WHAT TO PRODUCE:
From the records below, return every line containing the word "архитекторов".

[[ DATA SUPPLIED open ]]

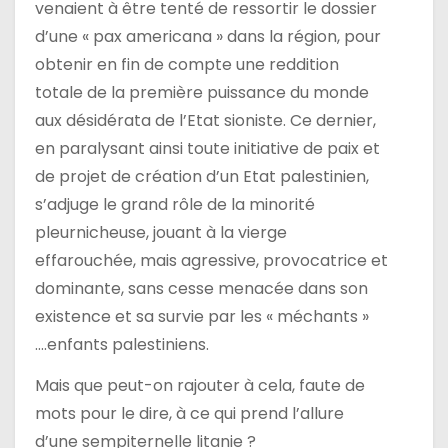
venaient à être tenté de ressortir le dossier
d’une « pax americana » dans la région, pour
obtenir en fin de compte une reddition
totale de la première puissance du monde
aux désidérata de l’Etat sioniste. Ce dernier,
en paralysant ainsi toute initiative de paix et
de projet de création d’un Etat palestinien,
s’adjuge le grand rôle de la minorité
pleurnicheuse, jouant à la vierge
effarouchée, mais agressive, provocatrice et
dominante, sans cesse menacée dans son
existence et sa survie par les « méchants »
….enfants palestiniens.
Mais que peut-on rajouter à cela, faute de
mots pour le dire, à ce qui prend l’allure
d’une sempiternelle litanie ?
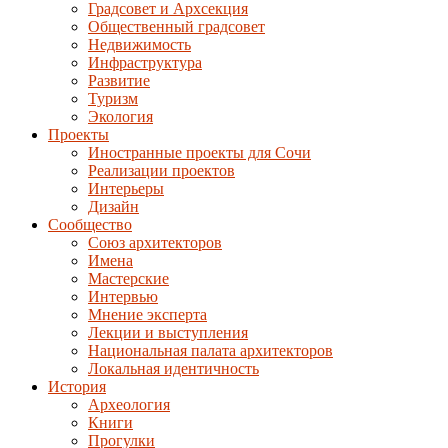
Градсовет и Архсекция
Общественный градсовет
Недвижимость
Инфраструктура
Развитие
Туризм
Экология
Проекты
Иностранные проекты для Сочи
Реализации проектов
Интерьеры
Дизайн
Сообщество
Союз архитекторов
Имена
Мастерские
Интервью
Мнение эксперта
Лекции и выступления
Национальная палата архитекторов
Локальная идентичность
История
Археология
Книги
Прогулки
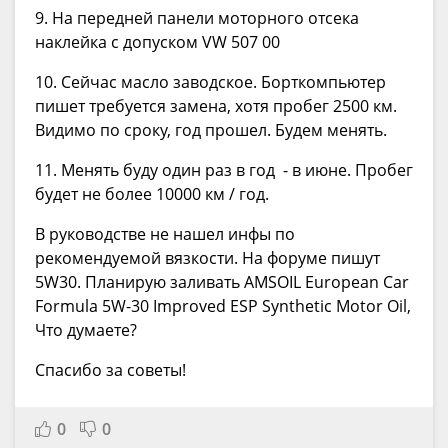
9. На передней панели моторного отсека
наклейка с допуском VW 507 00
10. Сейчас масло заводское. Борткомпьютер
пишет требуется замена, хотя пробег 2500 км.
Видимо по сроку, год прошел. Будем менять.
11. Менять буду один раз в год - в июне. Пробег
будет не более 10000 км / год.
В руководстве не нашел инфы по
рекомендуемой вязкости. На форуме пишут
5W30. Планирую заливать AMSOIL European Car
Formula 5W-30 Improved ESP Synthetic Motor Oil,
Что думаете?
Спасибо за советы!
0
0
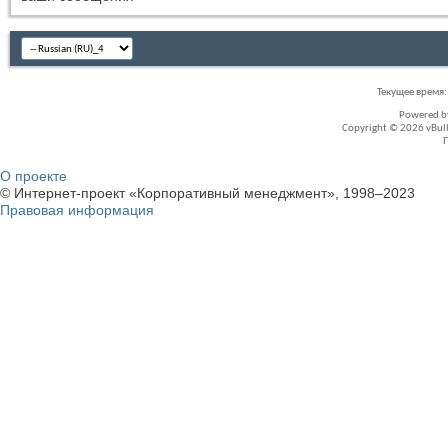
Текущее время
Powered 
Copyright © 2026 vBullet
О проекте
© Интернет-проект «Корпоративный менеджмент», 1998–2023
Правовая информация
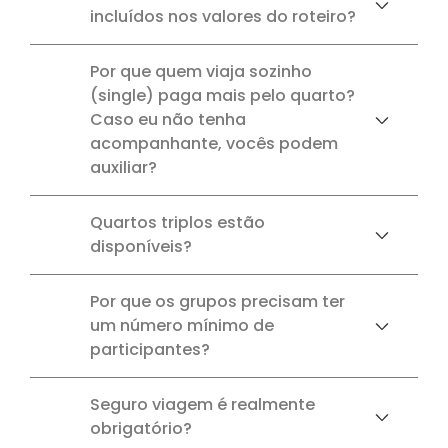
incluídos nos valores do roteiro?
Por que quem viaja sozinho
(single) paga mais pelo quarto?
Caso eu não tenha
acompanhante, vocês podem
auxiliar?
Quartos triplos estão
disponíveis?
Por que os grupos precisam ter
um número mínimo de
participantes?
Seguro viagem é realmente
obrigatório?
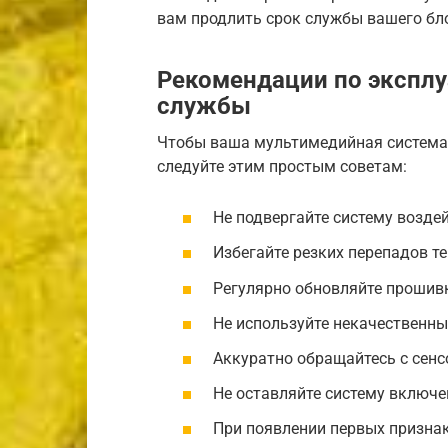
вам продлить срок службы вашего бл
Рекомендации по эксплу
службы
Чтобы ваша мультимедийная система 
следуйте этим простым советам:
Не подвергайте систему возде
Избегайте резких перепадов т
Регулярно обновляйте прошив
Не используйте некачественны
Аккуратно обращайтесь с сен
Не оставляйте систему включе
При появлении первых призна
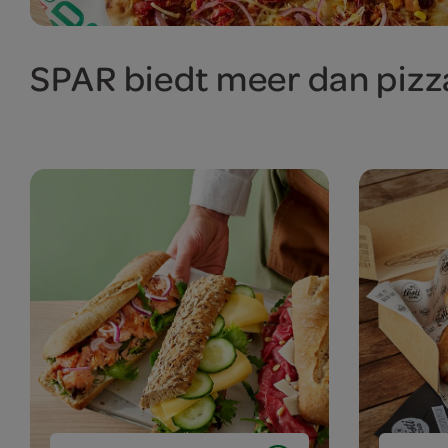
SPAR biedt meer dan pizz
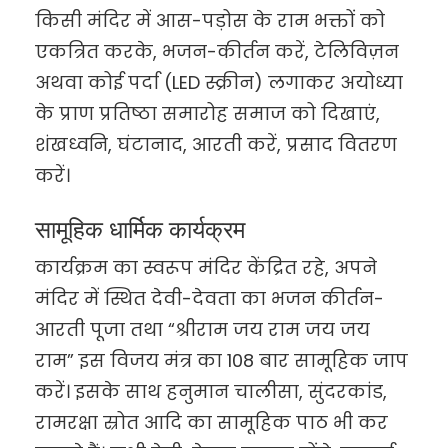
किसी मंदिर में आस-पड़ोस के राम भक्तों को
एकत्रित करके, भजन-कीर्तन करें, टेलिविज़न
अथवा कोई पर्दा (LED स्क्रीन) लगाकर अयोध्या
के प्राण प्रतिष्ठा समारोह समाज को दिखाएं,
शंखध्वनि, घंटानाद, आरती करें, प्रसाद वितरण
करें।
सामूहिक धार्मिक कार्यक्रम
कार्यक्रम का स्वरूप मंदिर केंद्रित रहे, अपने
मंदिर में स्थित देवी-देवता का भजन कीर्तन-
आरती पूजा तथा “श्रीराम जय राम जय जय
राम” इस विजय मंत्र का 108 बार सामूहिक जाप
करें। इसके साथ हनुमान चालीसा, सुंदरकांड,
रामरक्षा स्रोत आदि का सामूहिक पाठ भी कर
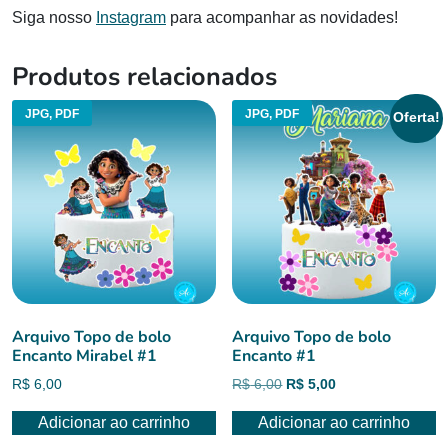
Siga nosso
Instagram
para acompanhar as novidades!
Produtos relacionados
JPG, PDF
JPG, PDF
Oferta!
Arquivo Topo de bolo
Arquivo Topo de bolo
Encanto Mirabel #1
Encanto #1
O
O
R$
6,00
R$
6,00
R$
5,00
preço
preço
Adicionar ao carrinho
Adicionar ao carrinho
original
atual
era:
é:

[[ DATA SUPPLIED closed ]]

ANSWER BOX:
Союз архитекторов
Национальная палата архитекторов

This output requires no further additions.